According to the Guttmacher Institute, an American research and policy organisation committed to advancing sexual and reproductive health and rights, in Africa an estimated 34 in every 1000 pregnancies are aborted.
“(Contraception efficacy)... is dependent upon a number of factors other than the way it works at preventing a pregnancy. These include ease of use, which affects compliance... the fertility of the women using it, etc,” Kluge explained.
“A good example is the pill (combined oral contraceptive pill) if you use it perfectly then the failure rate in 100 women in the first year of use is 0.3. But (with) how women typically use it, it has a nine percent failure rate... nine in 100 women using the pill will fall pregnant.”
Kluge explained that the pill is taken every day and so relies on the user in order to work correctly. Long-lasting methods such as intrauterine devices (both copper and progesterone containing) and the implant are “fit and forget” methods with very low failure rates.
According to Kluge, the implant has a failure rate of 0.05, which translates to one in 2000 women falling pregnant in the first year, compared to female sterilisation which has a 0.5% (one in 200) failure rate. So it is essentially 10 times better at preventing a pregnancy than female sterilisation.
A vasectomy has a failure rate of 0.15%.
Thando*, 34, of Cape Town and her husband experienced first hand the trauma of a failed sterilisation.
“We didn’t want more than two children. By 2010, we had a girl and were expecting a baby boy the following year. My husband underwent a vasectomy in 2011 at a local hospital in Cape Town. Four years later,we found out we were pregnant.”

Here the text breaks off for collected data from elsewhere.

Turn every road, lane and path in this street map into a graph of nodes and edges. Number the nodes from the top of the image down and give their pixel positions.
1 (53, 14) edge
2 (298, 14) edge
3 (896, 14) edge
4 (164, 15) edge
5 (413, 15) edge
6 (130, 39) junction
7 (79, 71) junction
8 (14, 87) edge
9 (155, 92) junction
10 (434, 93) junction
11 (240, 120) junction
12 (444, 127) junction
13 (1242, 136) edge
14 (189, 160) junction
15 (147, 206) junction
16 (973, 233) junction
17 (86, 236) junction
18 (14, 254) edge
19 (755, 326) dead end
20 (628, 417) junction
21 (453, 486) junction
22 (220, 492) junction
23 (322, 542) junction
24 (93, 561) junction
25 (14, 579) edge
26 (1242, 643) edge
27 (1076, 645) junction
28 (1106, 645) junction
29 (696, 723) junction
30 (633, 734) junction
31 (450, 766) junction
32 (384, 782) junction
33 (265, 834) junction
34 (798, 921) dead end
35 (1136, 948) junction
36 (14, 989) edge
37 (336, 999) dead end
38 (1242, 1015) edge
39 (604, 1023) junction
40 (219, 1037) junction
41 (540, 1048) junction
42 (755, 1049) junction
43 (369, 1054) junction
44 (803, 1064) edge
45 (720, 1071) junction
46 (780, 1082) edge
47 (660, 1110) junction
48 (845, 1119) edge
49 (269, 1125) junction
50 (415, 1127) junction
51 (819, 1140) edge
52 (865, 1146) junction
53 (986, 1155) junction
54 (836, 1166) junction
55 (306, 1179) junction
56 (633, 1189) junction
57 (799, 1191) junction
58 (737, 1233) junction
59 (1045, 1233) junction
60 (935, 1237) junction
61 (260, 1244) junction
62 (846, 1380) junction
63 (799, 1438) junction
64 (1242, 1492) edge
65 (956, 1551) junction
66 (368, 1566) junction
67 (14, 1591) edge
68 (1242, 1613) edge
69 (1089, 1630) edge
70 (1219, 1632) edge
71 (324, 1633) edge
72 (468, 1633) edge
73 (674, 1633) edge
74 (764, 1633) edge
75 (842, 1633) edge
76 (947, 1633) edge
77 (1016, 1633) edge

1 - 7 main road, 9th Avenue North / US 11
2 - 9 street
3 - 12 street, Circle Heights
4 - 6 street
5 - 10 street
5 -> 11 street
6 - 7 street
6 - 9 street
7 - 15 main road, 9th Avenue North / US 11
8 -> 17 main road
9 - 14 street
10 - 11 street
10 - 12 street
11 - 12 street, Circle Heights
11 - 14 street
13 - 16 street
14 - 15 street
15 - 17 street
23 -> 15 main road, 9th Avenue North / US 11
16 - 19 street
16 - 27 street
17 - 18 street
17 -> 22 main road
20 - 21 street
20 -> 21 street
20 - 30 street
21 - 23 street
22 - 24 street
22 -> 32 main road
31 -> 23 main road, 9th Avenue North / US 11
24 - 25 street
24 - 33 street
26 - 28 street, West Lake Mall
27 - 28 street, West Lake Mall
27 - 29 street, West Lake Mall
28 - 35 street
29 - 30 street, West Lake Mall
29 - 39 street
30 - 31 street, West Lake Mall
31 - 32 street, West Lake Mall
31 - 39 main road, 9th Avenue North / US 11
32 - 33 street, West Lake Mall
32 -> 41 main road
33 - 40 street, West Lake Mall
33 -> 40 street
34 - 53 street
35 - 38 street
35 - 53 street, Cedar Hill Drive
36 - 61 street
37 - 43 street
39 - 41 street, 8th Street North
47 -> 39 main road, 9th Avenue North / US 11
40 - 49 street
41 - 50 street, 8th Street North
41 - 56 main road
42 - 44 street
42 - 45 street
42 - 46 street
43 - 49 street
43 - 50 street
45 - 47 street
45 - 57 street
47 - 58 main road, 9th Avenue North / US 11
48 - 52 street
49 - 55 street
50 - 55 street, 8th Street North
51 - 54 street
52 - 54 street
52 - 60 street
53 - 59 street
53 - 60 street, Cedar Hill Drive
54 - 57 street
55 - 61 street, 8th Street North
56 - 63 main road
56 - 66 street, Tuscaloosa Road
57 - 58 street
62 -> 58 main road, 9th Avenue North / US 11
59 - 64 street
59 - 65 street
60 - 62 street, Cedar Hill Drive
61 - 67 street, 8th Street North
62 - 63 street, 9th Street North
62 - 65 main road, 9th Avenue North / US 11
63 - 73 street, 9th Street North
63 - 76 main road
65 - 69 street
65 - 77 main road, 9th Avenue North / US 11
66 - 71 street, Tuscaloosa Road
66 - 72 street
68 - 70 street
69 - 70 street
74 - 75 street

A vasectomy is a permanent procedure which, according to the Royal College of Obstetricians and Gynaecologists, blocks or cuts the tubes that take the sperm. According to the college: “It takes a while to become effective and a man needs to have ejaculated about 20 times.
Thando said: “My husband took it really hard... He was studying and our children were aged six and four.”
He wanted to sue the doctor who performed the vasectomy.
After her son’s birth, Thando underwent sterilisation, but the couple lamented how no explanation was given as to how she could have fallen pregnant despite her husband’s vasectomy.
“We need to give women and men proper information about the methods that they use,” Kluge said.
In addition, she said that people should be told if their medication, taken for other illnesses, could interfere with the effectiveness of contraception.